**Aim of the exercise**.
Which of the lines below contain the string "answer"? Copy each one.

Records from a collection:
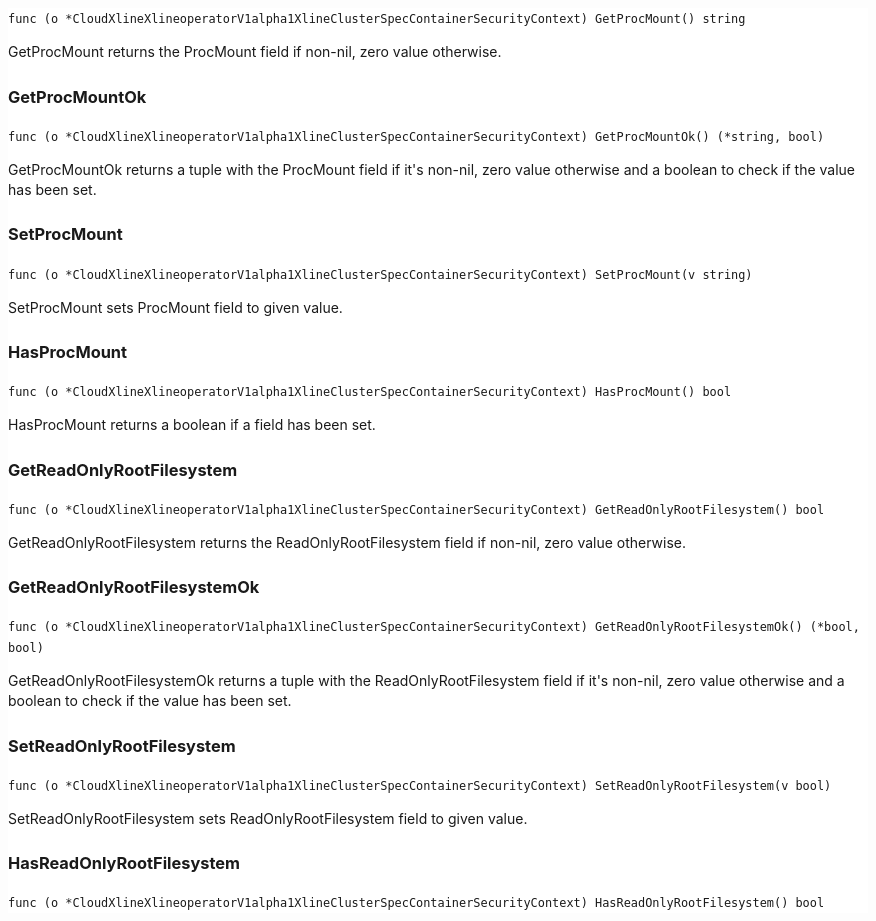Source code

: `func (o *CloudXlineXlineoperatorV1alpha1XlineClusterSpecContainerSecurityContext) GetProcMount() string`

GetProcMount returns the ProcMount field if non-nil, zero value otherwise.

### GetProcMountOk

`func (o *CloudXlineXlineoperatorV1alpha1XlineClusterSpecContainerSecurityContext) GetProcMountOk() (*string, bool)`

GetProcMountOk returns a tuple with the ProcMount field if it's non-nil, zero value otherwise
and a boolean to check if the value has been set.

### SetProcMount

`func (o *CloudXlineXlineoperatorV1alpha1XlineClusterSpecContainerSecurityContext) SetProcMount(v string)`

SetProcMount sets ProcMount field to given value.

### HasProcMount

`func (o *CloudXlineXlineoperatorV1alpha1XlineClusterSpecContainerSecurityContext) HasProcMount() bool`

HasProcMount returns a boolean if a field has been set.

### GetReadOnlyRootFilesystem

`func (o *CloudXlineXlineoperatorV1alpha1XlineClusterSpecContainerSecurityContext) GetReadOnlyRootFilesystem() bool`

GetReadOnlyRootFilesystem returns the ReadOnlyRootFilesystem field if non-nil, zero value otherwise.

### GetReadOnlyRootFilesystemOk

`func (o *CloudXlineXlineoperatorV1alpha1XlineClusterSpecContainerSecurityContext) GetReadOnlyRootFilesystemOk() (*bool, bool)`

GetReadOnlyRootFilesystemOk returns a tuple with the ReadOnlyRootFilesystem field if it's non-nil, zero value otherwise
and a boolean to check if the value has been set.

### SetReadOnlyRootFilesystem

`func (o *CloudXlineXlineoperatorV1alpha1XlineClusterSpecContainerSecurityContext) SetReadOnlyRootFilesystem(v bool)`

SetReadOnlyRootFilesystem sets ReadOnlyRootFilesystem field to given value.

### HasReadOnlyRootFilesystem

`func (o *CloudXlineXlineoperatorV1alpha1XlineClusterSpecContainerSecurityContext) HasReadOnlyRootFilesystem() bool`

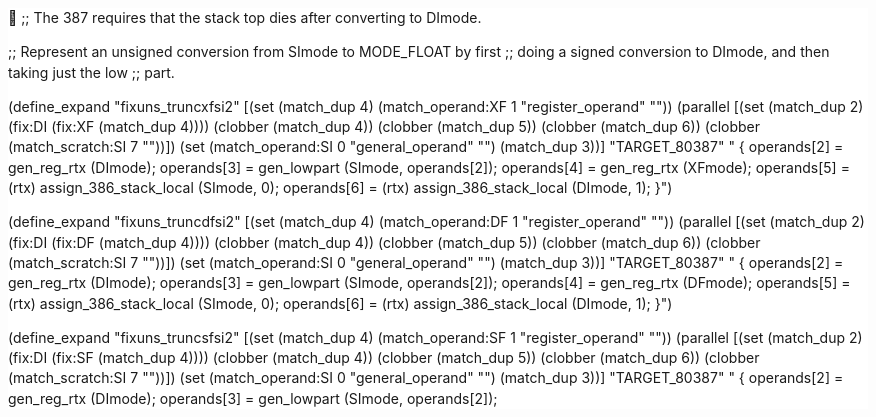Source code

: 

;; The 387 requires that the stack top dies after converting to DImode.

;; Represent an unsigned conversion from SImode to MODE_FLOAT by first
;; doing a signed conversion to DImode, and then taking just the low
;; part.

(define_expand "fixuns_truncxfsi2"
  [(set (match_dup 4)
	(match_operand:XF 1 "register_operand" ""))
   (parallel [(set (match_dup 2)
		   (fix:DI (fix:XF (match_dup 4))))
	      (clobber (match_dup 4))
	      (clobber (match_dup 5))
	      (clobber (match_dup 6))
	      (clobber (match_scratch:SI 7 ""))])
   (set (match_operand:SI 0 "general_operand" "")
	(match_dup 3))]
  "TARGET_80387"
  "
{
  operands[2] = gen_reg_rtx (DImode);
  operands[3] = gen_lowpart (SImode, operands[2]);
  operands[4] = gen_reg_rtx (XFmode);
  operands[5] = (rtx) assign_386_stack_local (SImode, 0);
  operands[6] = (rtx) assign_386_stack_local (DImode, 1);
}")

(define_expand "fixuns_truncdfsi2"
  [(set (match_dup 4)
	(match_operand:DF 1 "register_operand" ""))
   (parallel [(set (match_dup 2)
		   (fix:DI (fix:DF (match_dup 4))))
	      (clobber (match_dup 4))
	      (clobber (match_dup 5))
	      (clobber (match_dup 6))
	      (clobber (match_scratch:SI 7 ""))])
   (set (match_operand:SI 0 "general_operand" "")
	(match_dup 3))]
  "TARGET_80387"
  "
{
  operands[2] = gen_reg_rtx (DImode);
  operands[3] = gen_lowpart (SImode, operands[2]);
  operands[4] = gen_reg_rtx (DFmode);
  operands[5] = (rtx) assign_386_stack_local (SImode, 0);
  operands[6] = (rtx) assign_386_stack_local (DImode, 1);
}")

(define_expand "fixuns_truncsfsi2"
  [(set (match_dup 4)
	(match_operand:SF 1 "register_operand" ""))
   (parallel [(set (match_dup 2)
		   (fix:DI (fix:SF (match_dup 4))))
	      (clobber (match_dup 4))
	      (clobber (match_dup 5))
	      (clobber (match_dup 6))
	      (clobber (match_scratch:SI 7 ""))])
   (set (match_operand:SI 0 "general_operand" "")
	(match_dup 3))]
  "TARGET_80387"
  "
{
  operands[2] = gen_reg_rtx (DImode);
  operands[3] = gen_lowpart (SImode, operands[2]);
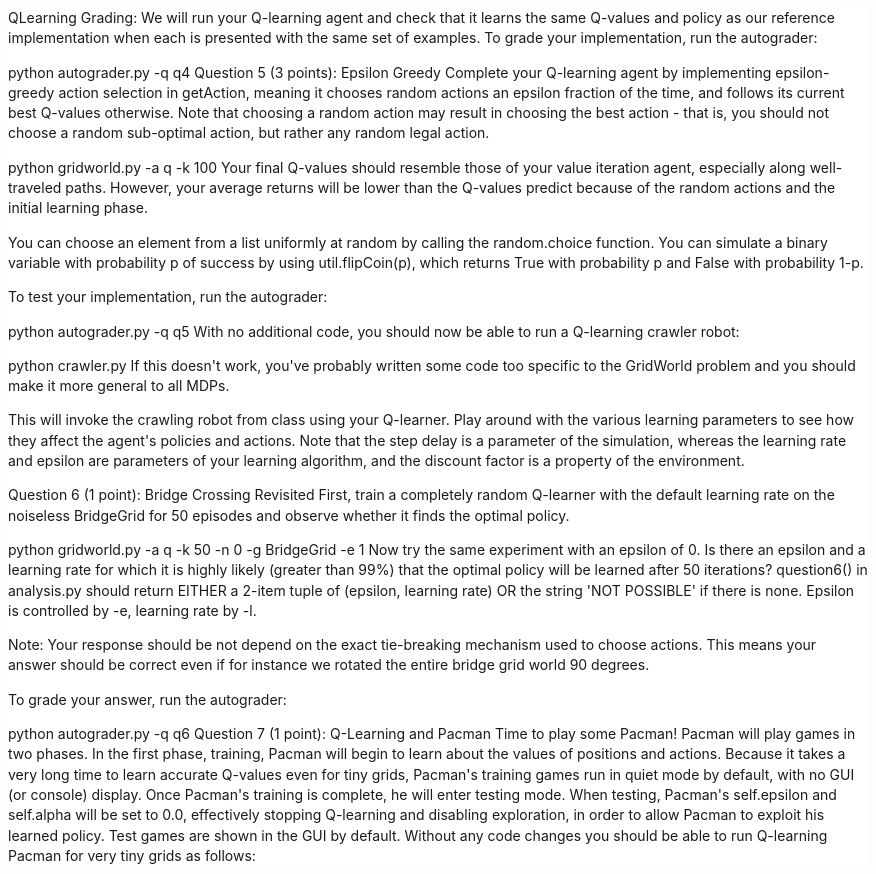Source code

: QLearning
Grading: We will run your Q-learning agent and check that it learns the same Q-values and policy as our reference implementation when each is presented with the same set of examples. To grade your implementation, run the autograder:

python autograder.py -q q4
Question 5 (3 points): Epsilon Greedy
Complete your Q-learning agent by implementing epsilon-greedy action selection in getAction, meaning it chooses random actions an epsilon fraction of the time, and follows its current best Q-values otherwise. Note that choosing a random action may result in choosing the best action - that is, you should not choose a random sub-optimal action, but rather any random legal action.

python gridworld.py -a q -k 100 
Your final Q-values should resemble those of your value iteration agent, especially along well-traveled paths. However, your average returns will be lower than the Q-values predict because of the random actions and the initial learning phase.

You can choose an element from a list uniformly at random by calling the random.choice function. You can simulate a binary variable with probability p of success by using util.flipCoin(p), which returns True with probability p and False with probability 1-p.

To test your implementation, run the autograder:

python autograder.py -q q5
With no additional code, you should now be able to run a Q-learning crawler robot:

python crawler.py
If this doesn't work, you've probably written some code too specific to the GridWorld problem and you should make it more general to all MDPs.

This will invoke the crawling robot from class using your Q-learner. Play around with the various learning parameters to see how they affect the agent's policies and actions. Note that the step delay is a parameter of the simulation, whereas the learning rate and epsilon are parameters of your learning algorithm, and the discount factor is a property of the environment.

Question 6 (1 point): Bridge Crossing Revisited
First, train a completely random Q-learner with the default learning rate on the noiseless BridgeGrid for 50 episodes and observe whether it finds the optimal policy.

python gridworld.py -a q -k 50 -n 0 -g BridgeGrid -e 1
Now try the same experiment with an epsilon of 0. Is there an epsilon and a learning rate for which it is highly likely (greater than 99%) that the optimal policy will be learned after 50 iterations? question6() in analysis.py should return EITHER a 2-item tuple of (epsilon, learning rate) OR the string 'NOT POSSIBLE' if there is none. Epsilon is controlled by -e, learning rate by -l.

Note: Your response should be not depend on the exact tie-breaking mechanism used to choose actions. This means your answer should be correct even if for instance we rotated the entire bridge grid world 90 degrees.

To grade your answer, run the autograder:

python autograder.py -q q6
Question 7 (1 point): Q-Learning and Pacman
Time to play some Pacman! Pacman will play games in two phases. In the first phase, training, Pacman will begin to learn about the values of positions and actions. Because it takes a very long time to learn accurate Q-values even for tiny grids, Pacman's training games run in quiet mode by default, with no GUI (or console) display. Once Pacman's training is complete, he will enter testing mode. When testing, Pacman's self.epsilon and self.alpha will be set to 0.0, effectively stopping Q-learning and disabling exploration, in order to allow Pacman to exploit his learned policy. Test games are shown in the GUI by default. Without any code changes you should be able to run Q-learning Pacman for very tiny grids as follows:
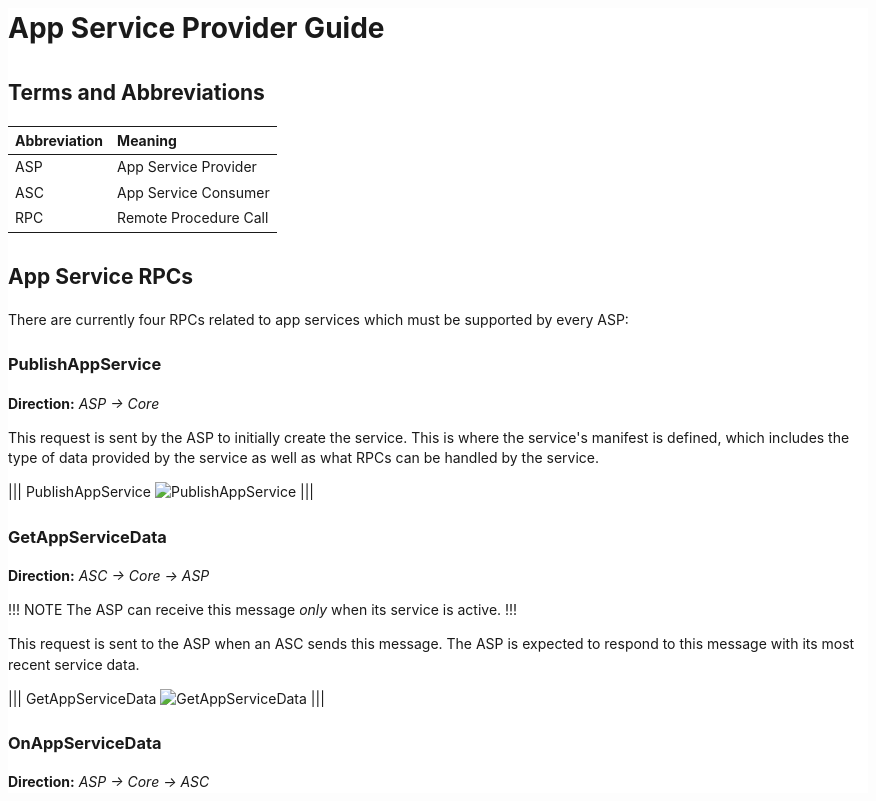 # App Service Provider Guide

## Terms and Abbreviations

|Abbreviation|Meaning|
|:-----------|:------|
|ASP|App Service Provider|
|ASC|App Service Consumer|
|RPC|Remote Procedure Call|

## App Service RPCs

There are currently four RPCs related to app services which must be supported by every ASP:

### PublishAppService

**Direction:** *ASP -> Core*

This request is sent by the ASP to initially create the service. This is where the service's manifest is defined, which includes the type of data provided by the service as well as what RPCs can be handled by the service.

|||
PublishAppService
![PublishAppService](./assets/PublishAppService.png)
|||

### GetAppServiceData

**Direction:** *ASC -> Core -> ASP*

!!! NOTE
The ASP can receive this message _only_ when its service is active.
!!!

This request is sent to the ASP when an ASC sends this message. The ASP is expected to respond to this message with its most recent service data. 

|||
GetAppServiceData
![GetAppServiceData](./assets/GetAppServiceData.png)
|||

### OnAppServiceData

**Direction:** *ASP -> Core -> ASC*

**Response area**.
Note: Your response should be not depend on the exact tie-breaking mechanism used to choose actions. This means your answer should be correct even if for instance we rotated the entire bridge grid world 90 degrees.
To grade your answer, run the autograder:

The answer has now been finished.